(PASSAGE PROVIDED):
* * *

Deep and Shallow Copies

This short lecture addresses a common source of bugs in python (and other languages). This is illustrated below.


In [1]:
# BUGGY Code
# Create a list
list1 = [1, 2, 3]
# Make a copy
list2 = list1
# Update the copy
list2.append(4)
# BUG: list1 has changed too!
print(list1, list2)


[1, 2, 3, 4] [1, 2, 3, 4]

There are different ways in which an object can be copied. Typically, these are characterized as:

  • Deep copy: Allocate new memory and copy the object to this memory. Modifications to this memory has no effect on the original object.
  • Shallow copy: Create a pointer to the object. Modifications to the object are seen by all code with a pointer to the object.

In general, assigning one python variable to another creates a shallow copy.

* * *

(CHECK YOUR UNDERSTANDING):
1 > In one to three sentences, explain why list1 also changes in the buggy code of the lecture on deep and shallow copies.
2 > From the lecture on deep and shallow copies, write out the stretch from "# BUG: list1" through "the original object." word for word.
None of the items has any bearing on the tasks here.

(RECORDS SUPPLIED):
* * *

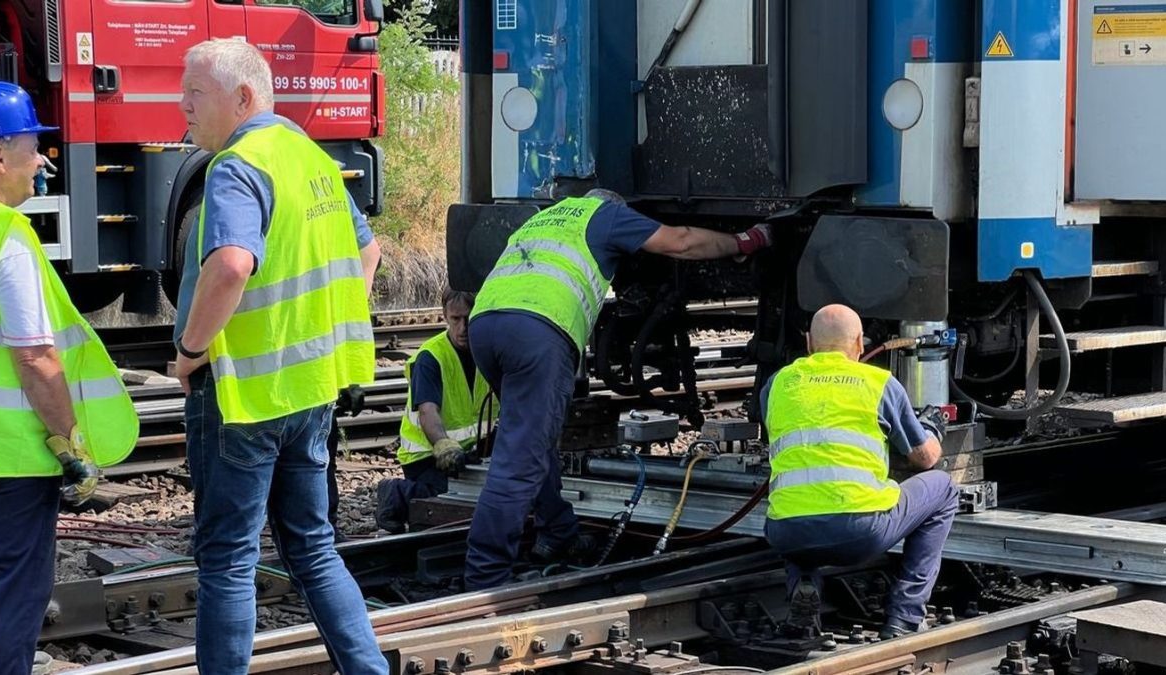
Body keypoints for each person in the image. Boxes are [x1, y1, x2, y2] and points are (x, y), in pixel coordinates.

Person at [171, 39, 387, 673]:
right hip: (311, 391)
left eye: (194, 93)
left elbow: (232, 265)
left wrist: (190, 350)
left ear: (242, 98)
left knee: (228, 557)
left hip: (243, 395)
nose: (182, 105)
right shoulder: (308, 156)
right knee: (314, 547)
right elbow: (366, 253)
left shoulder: (238, 166)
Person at [464, 188, 773, 589]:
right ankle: (485, 576)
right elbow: (680, 242)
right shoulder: (607, 214)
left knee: (531, 440)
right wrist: (744, 242)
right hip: (537, 331)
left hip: (486, 325)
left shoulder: (550, 216)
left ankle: (558, 531)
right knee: (518, 461)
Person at [0, 81, 138, 674]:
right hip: (11, 455)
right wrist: (73, 444)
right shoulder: (8, 238)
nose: (43, 160)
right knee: (13, 587)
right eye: (32, 148)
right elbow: (35, 358)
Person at [760, 304, 958, 639]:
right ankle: (905, 617)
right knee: (943, 489)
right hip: (860, 532)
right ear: (860, 344)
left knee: (801, 499)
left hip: (785, 534)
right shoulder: (877, 382)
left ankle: (803, 598)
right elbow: (924, 459)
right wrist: (933, 429)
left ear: (809, 342)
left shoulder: (777, 383)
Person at [377, 288, 498, 534]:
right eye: (456, 319)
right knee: (457, 499)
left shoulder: (488, 352)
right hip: (427, 457)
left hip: (470, 451)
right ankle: (397, 493)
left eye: (469, 319)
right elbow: (428, 411)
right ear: (445, 316)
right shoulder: (430, 358)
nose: (463, 328)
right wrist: (443, 444)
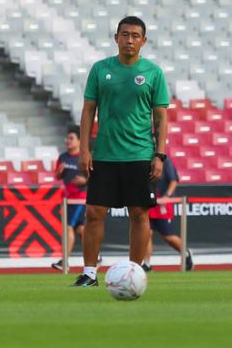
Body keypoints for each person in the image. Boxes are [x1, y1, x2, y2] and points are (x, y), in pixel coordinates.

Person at [73, 16, 170, 287]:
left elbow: (161, 118)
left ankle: (132, 273)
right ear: (116, 38)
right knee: (93, 212)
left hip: (139, 154)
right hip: (104, 154)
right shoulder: (100, 69)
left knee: (139, 213)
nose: (129, 40)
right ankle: (89, 273)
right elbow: (88, 111)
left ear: (143, 41)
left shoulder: (153, 73)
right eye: (124, 34)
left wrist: (159, 155)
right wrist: (84, 150)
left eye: (135, 35)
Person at [143, 153, 193, 271]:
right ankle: (146, 263)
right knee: (146, 233)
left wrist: (167, 196)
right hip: (149, 203)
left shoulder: (165, 162)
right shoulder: (143, 159)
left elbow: (174, 180)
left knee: (167, 236)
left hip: (163, 204)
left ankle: (185, 252)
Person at [51, 126, 87, 271]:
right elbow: (58, 177)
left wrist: (85, 181)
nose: (68, 141)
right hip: (68, 198)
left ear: (79, 141)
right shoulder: (63, 157)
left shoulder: (84, 157)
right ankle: (96, 255)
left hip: (80, 198)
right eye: (67, 138)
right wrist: (59, 172)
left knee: (68, 228)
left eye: (71, 138)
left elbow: (95, 176)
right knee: (81, 230)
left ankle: (64, 261)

* * *

(EXERCISE ANSWERS):
1 > The statement list2 = list1 assigns one Python variable to another, and that creates a shallow copy: a pointer to the same object rather than new memory. Appending 4 through list2 modifies that shared object, so the change is seen through list1 as well.

2 >
# BUG: list1 has changed too!
print(list1, list2)


[1, 2, 3, 4] [1, 2, 3, 4]

There are different ways in which an object can be copied. Typically, these are characterized as:

  • Deep copy: Allocate new memory and copy the object to this memory. Modifications to this memory has no effect on the original object.